Monday morning came around and back to the visa service we went.. 1000CFA (not free as the boarder promised!), another form, 2 passport photos and come back tomorrow! Tuesday and all was fine, visa came back with a month and multiple entries! We headed to the Benin embassy who charged us for photocopying our photocopies and told us to come back Friday at 3pm! The longest visa time yet! It was however only 10000CFA for 15 days so not too expensive! The decision was made to hang around at Coco beach till the Friday because our passports were still at the embassy and we didn't want to risk travelling somewhere to find we needed them or were asked for them by the police. We spent the time at the Grand Marche, the central shopping and trading place for Lome. Charles finally bought some new flip flops, parting with his old ones and myself some tops.. 3 tops for 4500CFA, cheaper than Primark! Friday came around quickly and we headed to the Benin embassy.. Getting there we found that everyone who has applied gets their visa at the same time on Friday.. We had to hand in our receipts, were given a number and wait till we were called. An hour and a half later I was called into the waiting room to pick up all 4 passports. Once in there it was a musical chair type game where one person went into the office and you moved up the chair queue.. Very bizarre and very disorganised! This left us with no time to apply for the Congo visa so we headed back to the camp site for pizza and beers with our camp mates, which now included another biker - Andy who's face book page is Wheelie Adventurous. 

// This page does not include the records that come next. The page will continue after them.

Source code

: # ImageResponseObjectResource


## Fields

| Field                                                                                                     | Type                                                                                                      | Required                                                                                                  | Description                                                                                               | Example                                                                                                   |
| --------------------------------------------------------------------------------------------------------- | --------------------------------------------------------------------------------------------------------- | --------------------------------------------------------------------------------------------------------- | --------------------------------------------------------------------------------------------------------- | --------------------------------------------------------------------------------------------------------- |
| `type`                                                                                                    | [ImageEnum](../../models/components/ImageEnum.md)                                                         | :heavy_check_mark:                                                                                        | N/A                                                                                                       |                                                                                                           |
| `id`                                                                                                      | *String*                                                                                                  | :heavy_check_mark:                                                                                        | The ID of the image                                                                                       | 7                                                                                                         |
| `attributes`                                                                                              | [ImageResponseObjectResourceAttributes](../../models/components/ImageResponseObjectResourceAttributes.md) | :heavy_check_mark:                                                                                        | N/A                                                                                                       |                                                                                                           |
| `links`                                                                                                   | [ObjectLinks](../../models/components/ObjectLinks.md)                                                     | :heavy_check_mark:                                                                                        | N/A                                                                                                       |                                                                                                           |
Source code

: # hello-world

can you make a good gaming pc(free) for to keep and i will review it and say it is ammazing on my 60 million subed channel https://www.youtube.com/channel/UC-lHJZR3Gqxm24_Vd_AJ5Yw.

(Photo of the 'West Africa Crew')

Having spent a week in Lome waiting for various visas we headto the mountains for the weekend with Ollie and Lina, a German couple who have been on the road for nearly 2 years! The views from the campsite were good, however due to the sand winds from th Sahara everything was very misty! On the Sunday we paid a guide to take us on a 8 km walk around the area, he told us about the local plants, wild life, pigments for painting and also the coffee plants. The coffee industry here is interesting.. It was not until Westerners came to the area that coffee was planted here, it is not a native plant. The guide said people do not drink much of it here, however they export it, it gets made to Nescafé, then reimported to sell.. We could not see the point of this! However we did buy a bag of it to use in our caffitiere! 

We are now headedback to Lome for the Congo visa which took a day and costed 60000CFA. We have heard the DRC visa can be picked up in Benin but there we also concerns they will turn you away at the boarder as you are not a resident of the country of issue.. A risk we may just have to take! Our final day took us to the fetish market, a culture stemming from Benin. It was full of dead animals ready to be ground into fetishes.. The smell was rancid and the variety of dead animals a little disturbing in places. The guide told us that different blends of animals allow for white magic to be produced.. Good travelling, safety in the homes and even one for the boys stamina... All sorts of weird things! Not my cup of tea but worth a visit!  In the evening we had a final farewell fire and stew with all the over landers we have met at coco beach! Great way to end a great stay!

Togo has been another fantastic country. The people again have been very friendly, welcoming and the sights stunning. It has been nice to stop off in one camp site for longer than 2 days, and meet people who speak English well enough to have a conversation about their travels! We definitely hope to meet up with them again along the way! 

Final words.. These Fanices were introduced to us by the Oasis Overland bus! 200CFA and AMAZING .. Ice cream in a bag!